Paintings, drawings and artworks created in author’s technique are grouped into themes, whose names give a hint of explanation of the works. Vija Zariņa occasionally returns to beloved subjects, whether they be paintings on worn wooden surfaces which have seen much or richly structured still lifes with metaphysically positioned objects, which is why her creative activity is projected thematically rather than temporally.

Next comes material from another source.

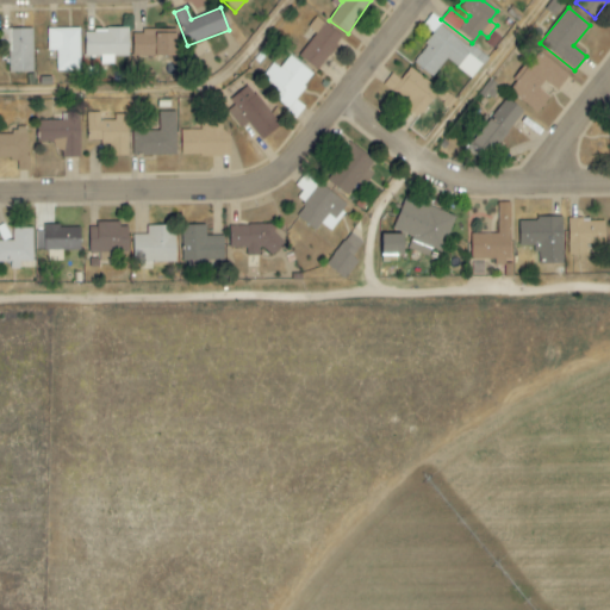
[(342,38),(317,17),(307,27),(316,35),(298,56),(316,70),(342,38)]
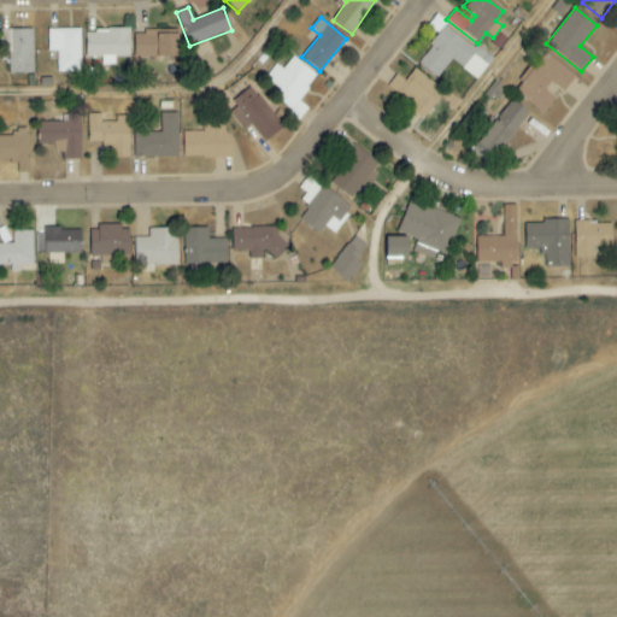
[(492,59),(435,17),(428,27),(439,35),(417,64),(438,78),(451,60),(477,80),(492,59)]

“Long ago, Vija did a very small painting with a subject with which everyone is familiar – no, which everyone has experienced: a windowpane covered in raindrops, through which we see autumnal trees, a ploughed field, perhaps even a meadow with auburn grass, grey clumps of bushes, and beyond the edge of a forest. A little sad… Everything is wrapped in fog and cool moistness. Looking at it for a while, you even start smelling the earth and fallen leaves – the scent of autumn. The twilight and its secret embrace one as in James Abbott McNeill Whistler’s “Nocturnes”. For example, “Nocturne in Blue and Silver: The Lagoon, Venice”, or “Nocturne: Blue and Gold – Old Battersea Bridge”. I like to mention all three of the artist’s given names before Whistler –
the painter with his aesthetic conviction that artistic sensitivity is the only thing to be taken seriously. This always fascinates in art and is hard to resist. Should one?… The fact is that not every painter has it. Sensitivity is what attracts me to many of Vija Zariņa’s paintings, and it may be that it is exactly what I am seeking there,” writes Anda Treija.